+++ INPUT MATERIAL +++
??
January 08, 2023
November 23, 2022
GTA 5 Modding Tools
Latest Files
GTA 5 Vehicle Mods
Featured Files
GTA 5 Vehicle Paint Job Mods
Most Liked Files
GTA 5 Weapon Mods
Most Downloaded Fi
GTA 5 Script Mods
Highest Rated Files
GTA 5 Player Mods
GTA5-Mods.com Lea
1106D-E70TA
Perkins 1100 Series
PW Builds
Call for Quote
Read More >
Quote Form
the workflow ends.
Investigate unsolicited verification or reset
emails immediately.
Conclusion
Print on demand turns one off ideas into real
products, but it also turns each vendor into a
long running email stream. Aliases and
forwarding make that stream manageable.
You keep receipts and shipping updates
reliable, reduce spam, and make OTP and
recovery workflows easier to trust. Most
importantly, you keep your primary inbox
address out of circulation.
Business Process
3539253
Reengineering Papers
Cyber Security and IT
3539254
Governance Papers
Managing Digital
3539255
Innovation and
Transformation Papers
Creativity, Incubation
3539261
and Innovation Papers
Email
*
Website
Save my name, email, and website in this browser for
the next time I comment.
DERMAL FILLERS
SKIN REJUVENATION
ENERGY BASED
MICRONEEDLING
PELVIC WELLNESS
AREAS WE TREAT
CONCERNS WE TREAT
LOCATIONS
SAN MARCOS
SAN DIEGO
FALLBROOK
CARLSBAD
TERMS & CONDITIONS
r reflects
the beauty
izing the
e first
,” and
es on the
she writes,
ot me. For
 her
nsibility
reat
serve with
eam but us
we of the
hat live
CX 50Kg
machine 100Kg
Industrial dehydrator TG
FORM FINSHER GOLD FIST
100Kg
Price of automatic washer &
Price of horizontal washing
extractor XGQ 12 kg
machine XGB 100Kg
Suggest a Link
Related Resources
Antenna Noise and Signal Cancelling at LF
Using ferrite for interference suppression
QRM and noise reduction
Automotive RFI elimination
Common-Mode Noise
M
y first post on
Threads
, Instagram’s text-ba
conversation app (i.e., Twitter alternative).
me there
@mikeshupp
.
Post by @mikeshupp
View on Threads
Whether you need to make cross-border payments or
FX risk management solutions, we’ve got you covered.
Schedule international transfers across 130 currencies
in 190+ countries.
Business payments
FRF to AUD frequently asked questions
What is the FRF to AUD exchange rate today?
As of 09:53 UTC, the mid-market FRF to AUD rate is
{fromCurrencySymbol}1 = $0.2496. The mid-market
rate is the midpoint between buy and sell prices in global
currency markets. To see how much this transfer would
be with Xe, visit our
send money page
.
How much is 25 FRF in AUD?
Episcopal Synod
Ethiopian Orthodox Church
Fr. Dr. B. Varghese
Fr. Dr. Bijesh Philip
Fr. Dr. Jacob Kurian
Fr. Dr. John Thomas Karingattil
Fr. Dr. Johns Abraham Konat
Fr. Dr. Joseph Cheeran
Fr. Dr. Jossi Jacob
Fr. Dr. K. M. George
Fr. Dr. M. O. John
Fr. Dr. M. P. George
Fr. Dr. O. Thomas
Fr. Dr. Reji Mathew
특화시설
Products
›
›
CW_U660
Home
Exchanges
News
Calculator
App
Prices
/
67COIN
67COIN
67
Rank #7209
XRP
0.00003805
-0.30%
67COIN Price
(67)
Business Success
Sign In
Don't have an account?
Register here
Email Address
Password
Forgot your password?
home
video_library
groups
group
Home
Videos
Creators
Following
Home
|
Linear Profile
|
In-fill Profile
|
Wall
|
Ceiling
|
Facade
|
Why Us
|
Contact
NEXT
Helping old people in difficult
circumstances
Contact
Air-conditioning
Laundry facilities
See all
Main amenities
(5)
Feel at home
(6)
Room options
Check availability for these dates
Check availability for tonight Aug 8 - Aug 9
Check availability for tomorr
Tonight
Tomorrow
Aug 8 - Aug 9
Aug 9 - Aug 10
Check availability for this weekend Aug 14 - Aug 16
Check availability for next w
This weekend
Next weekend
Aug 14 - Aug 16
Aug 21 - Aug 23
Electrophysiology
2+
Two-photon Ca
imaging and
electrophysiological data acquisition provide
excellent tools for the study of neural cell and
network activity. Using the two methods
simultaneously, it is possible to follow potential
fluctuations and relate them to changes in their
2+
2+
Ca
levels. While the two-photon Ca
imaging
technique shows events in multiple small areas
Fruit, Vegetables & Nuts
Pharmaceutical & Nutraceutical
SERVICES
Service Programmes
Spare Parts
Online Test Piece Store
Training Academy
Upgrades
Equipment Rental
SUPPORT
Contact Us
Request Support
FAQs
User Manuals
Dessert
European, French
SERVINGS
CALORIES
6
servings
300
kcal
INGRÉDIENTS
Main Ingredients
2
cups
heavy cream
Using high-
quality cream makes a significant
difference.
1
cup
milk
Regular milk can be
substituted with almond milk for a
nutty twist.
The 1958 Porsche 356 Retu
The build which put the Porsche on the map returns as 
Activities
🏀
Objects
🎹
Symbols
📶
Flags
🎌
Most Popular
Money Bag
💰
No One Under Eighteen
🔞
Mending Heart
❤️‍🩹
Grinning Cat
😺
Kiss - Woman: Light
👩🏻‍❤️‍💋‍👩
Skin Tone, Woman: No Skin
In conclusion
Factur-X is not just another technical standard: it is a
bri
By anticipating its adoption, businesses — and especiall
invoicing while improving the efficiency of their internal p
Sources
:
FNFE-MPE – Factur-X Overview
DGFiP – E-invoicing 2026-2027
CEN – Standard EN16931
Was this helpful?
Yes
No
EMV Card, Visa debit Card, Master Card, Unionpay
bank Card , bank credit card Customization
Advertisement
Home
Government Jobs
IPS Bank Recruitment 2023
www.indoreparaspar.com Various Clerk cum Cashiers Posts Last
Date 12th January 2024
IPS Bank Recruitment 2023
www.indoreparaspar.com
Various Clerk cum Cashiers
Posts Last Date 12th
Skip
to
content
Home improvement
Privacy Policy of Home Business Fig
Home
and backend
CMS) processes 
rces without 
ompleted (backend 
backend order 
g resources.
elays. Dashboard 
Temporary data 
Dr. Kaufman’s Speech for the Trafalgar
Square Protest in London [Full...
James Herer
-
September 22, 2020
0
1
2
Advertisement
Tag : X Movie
+++
**PROBLEM STATEMENT**
Would you reproduce the whole listing exactly as it stands?

**RESULT OF THE TASK**
??
January 08, 2023
November 23, 2022
GTA 5 Modding Tools
Latest Files
GTA 5 Vehicle Mods
Featured Files
GTA 5 Vehicle Paint Job Mods
Most Liked Files
GTA 5 Weapon Mods
Most Downloaded Fi
GTA 5 Script Mods
Highest Rated Files
GTA 5 Player Mods
GTA5-Mods.com Lea
1106D-E70TA
Perkins 1100 Series
PW Builds
Call for Quote
Read More >
Quote Form
the workflow ends.
Investigate unsolicited verification or reset
emails immediately.
Conclusion
Print on demand turns one off ideas into real
products, but it also turns each vendor into a
long running email stream. Aliases and
forwarding make that stream manageable.
You keep receipts and shipping updates
reliable, reduce spam, and make OTP and
recovery workflows easier to trust. Most
importantly, you keep your primary inbox
address out of circulation.
Business Process
3539253
Reengineering Papers
Cyber Security and IT
3539254
Governance Papers
Managing Digital
3539255
Innovation and
Transformation Papers
Creativity, Incubation
3539261
and Innovation Papers
Email
*
Website
Save my name, email, and website in this browser for
the next time I comment.
DERMAL FILLERS
SKIN REJUVENATION
ENERGY BASED
MICRONEEDLING
PELVIC WELLNESS
AREAS WE TREAT
CONCERNS WE TREAT
LOCATIONS
SAN MARCOS
SAN DIEGO
FALLBROOK
CARLSBAD
TERMS & CONDITIONS
r reflects
the beauty
izing the
e first
,” and
es on the
she writes,
ot me. For
 her
nsibility
reat
serve with
eam but us
we of the
hat live
CX 50Kg
machine 100Kg
Industrial dehydrator TG
FORM FINSHER GOLD FIST
100Kg
Price of automatic washer &
Price of horizontal washing
extractor XGQ 12 kg
machine XGB 100Kg
Suggest a Link
Related Resources
Antenna Noise and Signal Cancelling at LF
Using ferrite for interference suppression
QRM and noise reduction
Automotive RFI elimination
Common-Mode Noise
M
y first post on
Threads
, Instagram’s text-ba
conversation app (i.e., Twitter alternative).
me there
@mikeshupp
.
Post by @mikeshupp
View on Threads
Whether you need to make cross-border payments or
FX risk management solutions, we’ve got you covered.
Schedule international transfers across 130 currencies
in 190+ countries.
Business payments
FRF to AUD frequently asked questions
What is the FRF to AUD exchange rate today?
As of 09:53 UTC, the mid-market FRF to AUD rate is
{fromCurrencySymbol}1 = $0.2496. The mid-market
rate is the midpoint between buy and sell prices in global
currency markets. To see how much this transfer would
be with Xe, visit our
send money page
.
How much is 25 FRF in AUD?
Episcopal Synod
Ethiopian Orthodox Church
Fr. Dr. B. Varghese
Fr. Dr. Bijesh Philip
Fr. Dr. Jacob Kurian
Fr. Dr. John Thomas Karingattil
Fr. Dr. Johns Abraham Konat
Fr. Dr. Joseph Cheeran
Fr. Dr. Jossi Jacob
Fr. Dr. K. M. George
Fr. Dr. M. O. John
Fr. Dr. M. P. George
Fr. Dr. O. Thomas
Fr. Dr. Reji Mathew
특화시설
Products
›
›
CW_U660
Home
Exchanges
News
Calculator
App
Prices
/
67COIN
67COIN
67
Rank #7209
XRP
0.00003805
-0.30%
67COIN Price
(67)
Business Success
Sign In
Don't have an account?
Register here
Email Address
Password
Forgot your password?
home
video_library
groups
group
Home
Videos
Creators
Following
Home
|
Linear Profile
|
In-fill Profile
|
Wall
|
Ceiling
|
Facade
|
Why Us
|
Contact
NEXT
Helping old people in difficult
circumstances
Contact
Air-conditioning
Laundry facilities
See all
Main amenities
(5)
Feel at home
(6)
Room options
Check availability for these dates
Check availability for tonight Aug 8 - Aug 9
Check availability for tomorr
Tonight
Tomorrow
Aug 8 - Aug 9
Aug 9 - Aug 10
Check availability for this weekend Aug 14 - Aug 16
Check availability for next w
This weekend
Next weekend
Aug 14 - Aug 16
Aug 21 - Aug 23
Electrophysiology
2+
Two-photon Ca
imaging and
electrophysiological data acquisition provide
excellent tools for the study of neural cell and
network activity. Using the two methods
simultaneously, it is possible to follow potential
fluctuations and relate them to changes in their
2+
2+
Ca
levels. While the two-photon Ca
imaging
technique shows events in multiple small areas
Fruit, Vegetables & Nuts
Pharmaceutical & Nutraceutical
SERVICES
Service Programmes
Spare Parts
Online Test Piece Store
Training Academy
Upgrades
Equipment Rental
SUPPORT
Contact Us
Request Support
FAQs
User Manuals
Dessert
European, French
SERVINGS
CALORIES
6
servings
300
kcal
INGRÉDIENTS
Main Ingredients
2
cups
heavy cream
Using high-
quality cream makes a significant
difference.
1
cup
milk
Regular milk can be
substituted with almond milk for a
nutty twist.
The 1958 Porsche 356 Retu
The build which put the Porsche on the map returns as 
Activities
🏀
Objects
🎹
Symbols
📶
Flags
🎌
Most Popular
Money Bag
💰
No One Under Eighteen
🔞
Mending Heart
❤️‍🩹
Grinning Cat
😺
Kiss - Woman: Light
👩🏻‍❤️‍💋‍👩
Skin Tone, Woman: No Skin
In conclusion
Factur-X is not just another technical standard: it is a
bri
By anticipating its adoption, businesses — and especiall
invoicing while improving the efficiency of their internal p
Sources
:
FNFE-MPE – Factur-X Overview
DGFiP – E-invoicing 2026-2027
CEN – Standard EN16931
Was this helpful?
Yes
No
EMV Card, Visa debit Card, Master Card, Unionpay
bank Card , bank credit card Customization
Advertisement
Home
Government Jobs
IPS Bank Recruitment 2023
www.indoreparaspar.com Various Clerk cum Cashiers Posts Last
Date 12th January 2024
IPS Bank Recruitment 2023
www.indoreparaspar.com
Various Clerk cum Cashiers
Posts Last Date 12th
Skip
to
content
Home improvement
Privacy Policy of Home Business Fig
Home
and backend
CMS) processes 
rces without 
ompleted (backend 
backend order 
g resources.
elays. Dashboard 
Temporary data 
Dr. Kaufman’s Speech for the Trafalgar
Square Protest in London [Full...
James Herer
-
September 22, 2020
0
1
2
Advertisement
Tag : X Movie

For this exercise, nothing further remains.